Power Exchange India Ltd (PXIL), the electricity trading platform promoted by the National Stock Exchange (NSE) and National Commodity & Derivatives Exchange (NCDEX), is planning to re-launch ‘day-ahead spot’ contracts in the next six weeks.
A day-ahead contract is a double-side closed auction in which both buyers and sellers quote their prices daily between 10 a.m. and noon for delivery the next day, depending upon uniform price auction on 15-minute-time-slot basis.
Launched in 2008 with NSE, NCDEX and several large utilities as its shareholders, PXIL turned unprofitable and suffered great deal of attrition, due to which its networth turned negative by 2017. PXIL is currently a zero-debt company.
Over the past two years, the exchange has revived operations, retained its members base and enhanced trading in ‘term-ahead’ and ‘REC’ contracts, where it currently has a 50 per cent and a 30 per cent market share, respectively. It is now making profit month-on-month, which has boosted its networth base to Rs 21.5 crore without the need to raise fresh capital from its existing shareholders or any new shareholders.
“We have two years to meet the minimum networth criterion of Rs 25 crore, which is achievable. Both promoter shareholders -- NSE and NCDEX -- are confident. Now, we are looking to re-launch ‘day-ahead spot’ contracts in the next six weeks,” said Prabhajit Kumar Sarkar, Managing Director and Chief Executive Officer, PXIL.
By the end of financial year 2020-21, PXIL is aiming to achieve 30 per cent of market share in ‘day-ahead spot’ contracts on accelerated turnover basis. Currently, Indian Energy Exchange (IEX) controls about 99 per cent of this market.

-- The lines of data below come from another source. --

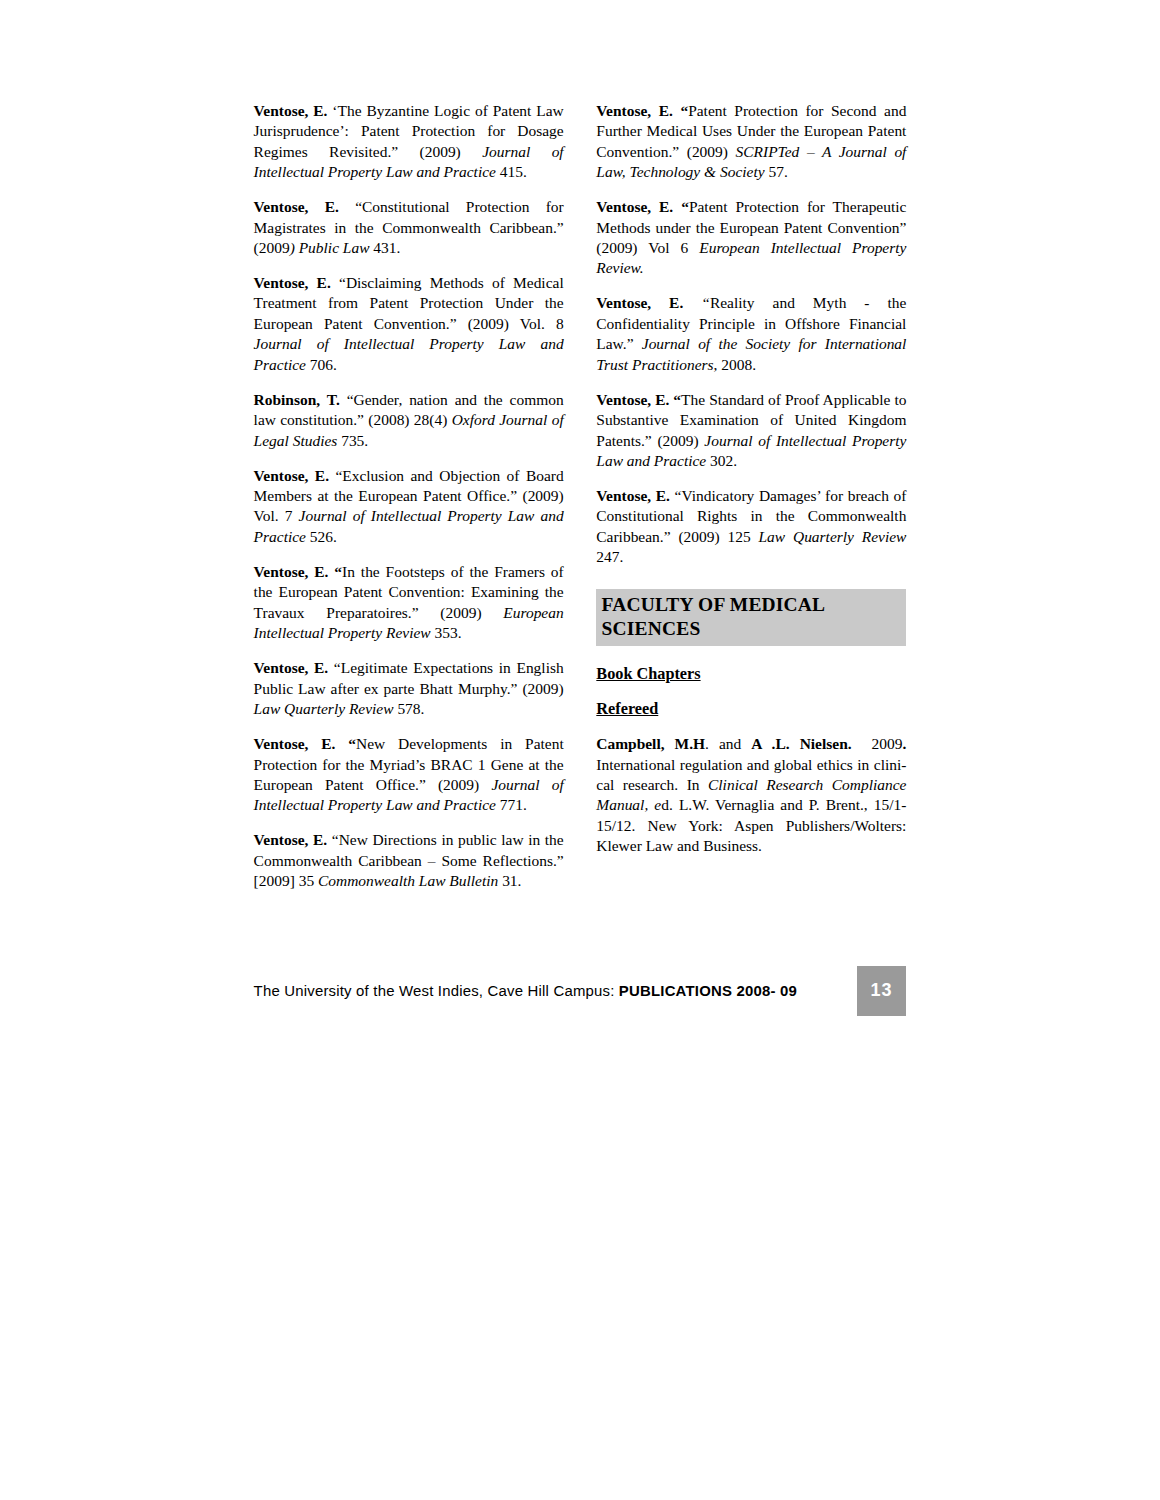Ventose, E. ‘The Byzantine Logic of Patent Law Jurisprudence’: Patent Protection for Dosage Regimes Revisited.” (2009) Journal of Intellectual Property Law and Practice 415.
Ventose, E. “Constitutional Protection for Magistrates in the Commonwealth Caribbean.” (2009) Public Law 431.
Ventose, E. “Disclaiming Methods of Medical Treatment from Patent Protection Under the European Patent Convention.” (2009) Vol. 8 Journal of Intellectual Property Law and Practice 706.
Robinson, T. “Gender, nation and the common law constitution.” (2008) 28(4) Oxford Journal of Legal Studies 735.
Ventose, E. “Exclusion and Objection of Board Members at the European Patent Office.” (2009) Vol. 7 Journal of Intellectual Property Law and Practice 526.
Ventose, E. “In the Footsteps of the Framers of the European Patent Convention: Examining the Travaux Preparatoires.” (2009) European Intellectual Property Review 353.
Ventose, E. “Legitimate Expectations in English Public Law after ex parte Bhatt Murphy.” (2009) Law Quarterly Review 578.
Ventose, E. “New Developments in Patent Protection for the Myriad’s BRAC 1 Gene at the European Patent Office.” (2009) Journal of Intellectual Property Law and Practice 771.
Ventose, E. “New Directions in public law in the Commonwealth Caribbean – Some Reflections.” [2009] 35 Commonwealth Law Bulletin 31.
Ventose, E. “Patent Protection for Second and Further Medical Uses Under the European Patent Convention.” (2009) SCRIPTed – A Journal of Law, Technology & Society 57.
Ventose, E. “Patent Protection for Therapeutic Methods under the European Patent Convention” (2009) Vol 6 European Intellectual Property Review.
Ventose, E. “Reality and Myth - the Confidentiality Principle in Offshore Financial Law.” Journal of the Society for International Trust Practitioners, 2008.
Ventose, E. “The Standard of Proof Applicable to Substantive Examination of United Kingdom Patents.” (2009) Journal of Intellectual Property Law and Practice 302.
Ventose, E. “Vindicatory Damages’ for breach of Constitutional Rights in the Commonwealth Caribbean.” (2009) 125 Law Quarterly Review 247.
FACULTY OF MEDICAL
SCIENCES
Book Chapters
Refereed
Campbell, M.H. and A .L. Nielsen. 2009. International regulation and global ethics in clinical research. In Clinical Research Compliance Manual, ed. L.W. Vernaglia and P. Brent., 15/1-15/12. New York: Aspen Publishers/Wolters: Klewer Law and Business.
The University of the West Indies, Cave Hill Campus: PUBLICATIONS 2008- 09
13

“We have a membership base running into hundreds, with leading power generation and distribution companies enrolled on our platform either as a member or a client. We are continuously making our efforts to expand our membership base without unnecessarily lowering our transaction fees, or annual or membership fees. We are in talks with power generation and distribution companies, state utilities and (are engaged in) cross-border integration with Bhutan, Nepal and Bangladesh to expand our horizon,” said Sarkar.
At present there is a regulatory overlap between the Securities and Exchange Board of India (Sebi) and the Central Electricity Regulatory Commission (CERC). Currently, contracts below T+11 (delivery till 11 days of trading) is regulated by CERC. Now the Union Ministry of Power is understood to have intervened and there are hopes that all physical delivery contracts will be under CERC, whereas financial contracts will come under Sebi’s purview.
Power Finance Corporation (PFC), Gujarat Urja, the state utilities of West Bengal and Madhya Pradesh, JSW Energy, Tata power Trading and GMR are other shareholders in PXIL.
“We approached members of the energy value chain to convince them about fair price discovery in power trading business. In the absence of fair competition, one single platform creates a virtual monopoly. With an alternate platform available, traders would be able to discover healthy trading opportunities,” said Sarkar.
PXIL charges a transaction fee of Re 0.02 per unit on cleared volumes for buyers and sellers in addition to nominal membership and client registration fees. All these fees and costs are commensurate with industry standards and have remained unchanged for over a decade now.
With a completely revamped technology platform, increased outreach to all its members and a motivated and energised team, PXIL is geared up to relaunch the ‘day-ahead spot’ segment and provide a competing platform for all market participants.